EXERCISE: Could you copy out all of the data below, line for line, with no changes?
+ + +
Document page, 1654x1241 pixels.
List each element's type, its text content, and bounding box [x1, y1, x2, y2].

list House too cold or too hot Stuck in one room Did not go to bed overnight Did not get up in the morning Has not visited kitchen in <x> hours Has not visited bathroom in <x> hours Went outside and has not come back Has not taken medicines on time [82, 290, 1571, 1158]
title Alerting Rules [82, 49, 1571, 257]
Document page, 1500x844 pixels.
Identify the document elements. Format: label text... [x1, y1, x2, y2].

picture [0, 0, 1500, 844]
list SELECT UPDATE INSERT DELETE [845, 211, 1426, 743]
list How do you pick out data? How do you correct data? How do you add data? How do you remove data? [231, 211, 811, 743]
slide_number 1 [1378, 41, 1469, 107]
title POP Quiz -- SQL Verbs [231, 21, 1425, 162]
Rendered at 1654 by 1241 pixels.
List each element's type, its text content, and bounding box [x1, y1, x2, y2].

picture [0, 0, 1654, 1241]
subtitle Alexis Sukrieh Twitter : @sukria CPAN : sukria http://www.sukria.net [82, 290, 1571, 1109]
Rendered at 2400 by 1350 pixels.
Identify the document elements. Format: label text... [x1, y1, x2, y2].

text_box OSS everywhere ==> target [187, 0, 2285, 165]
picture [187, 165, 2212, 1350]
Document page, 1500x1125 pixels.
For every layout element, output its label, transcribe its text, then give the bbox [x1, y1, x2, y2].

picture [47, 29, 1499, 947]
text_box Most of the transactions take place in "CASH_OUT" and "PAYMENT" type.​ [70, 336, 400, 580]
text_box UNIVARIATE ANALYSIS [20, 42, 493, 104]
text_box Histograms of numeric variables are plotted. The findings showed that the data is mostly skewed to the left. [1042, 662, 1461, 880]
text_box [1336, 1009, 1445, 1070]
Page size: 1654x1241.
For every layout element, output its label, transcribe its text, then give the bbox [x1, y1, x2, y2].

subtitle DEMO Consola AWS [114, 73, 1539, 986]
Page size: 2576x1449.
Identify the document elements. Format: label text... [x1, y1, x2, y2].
+ + +
TASK RESPONSE:
Document page, 1654x1241 pixels.
List each element's type, its text content, and bounding box [x1, y1, x2, y2].

list House too cold or too hot Stuck in one room Did not go to bed overnight Did not get up in the morning Has not visited kitchen in <x> hours Has not visited bathroom in <x> hours Went outside and has not come back Has not taken medicines on time [82, 290, 1571, 1158]
title Alerting Rules [82, 49, 1571, 257]
Document page, 1500x844 pixels.
Identify the document elements. Format: label text... [x1, y1, x2, y2].

picture [0, 0, 1500, 844]
list SELECT UPDATE INSERT DELETE [845, 211, 1426, 743]
list How do you pick out data? How do you correct data? How do you add data? How do you remove data? [231, 211, 811, 743]
slide_number 1 [1378, 41, 1469, 107]
title POP Quiz -- SQL Verbs [231, 21, 1425, 162]
Rendered at 1654 by 1241 pixels.
List each element's type, its text content, and bounding box [x1, y1, x2, y2].

picture [0, 0, 1654, 1241]
subtitle Alexis Sukrieh Twitter : @sukria CPAN : sukria http://www.sukria.net [82, 290, 1571, 1109]
Rendered at 2400 by 1350 pixels.
Identify the document elements. Format: label text... [x1, y1, x2, y2].

text_box OSS everywhere ==> target [187, 0, 2285, 165]
picture [187, 165, 2212, 1350]
Document page, 1500x1125 pixels.
For every layout element, output its label, transcribe its text, then give the bbox [x1, y1, x2, y2].

picture [47, 29, 1499, 947]
text_box Most of the transactions take place in "CASH_OUT" and "PAYMENT" type.​ [70, 336, 400, 580]
text_box UNIVARIATE ANALYSIS [20, 42, 493, 104]
text_box Histograms of numeric variables are plotted. The findings showed that the data is mostly skewed to the left. [1042, 662, 1461, 880]
text_box [1336, 1009, 1445, 1070]
Page size: 1654x1241.
For every layout element, output its label, transcribe its text, then give the bbox [x1, y1, x2, y2].

subtitle DEMO Consola AWS [114, 73, 1539, 986]
Page size: 2576x1449.
Identify the document elements. Format: label text... [x1, y1, x2, y2].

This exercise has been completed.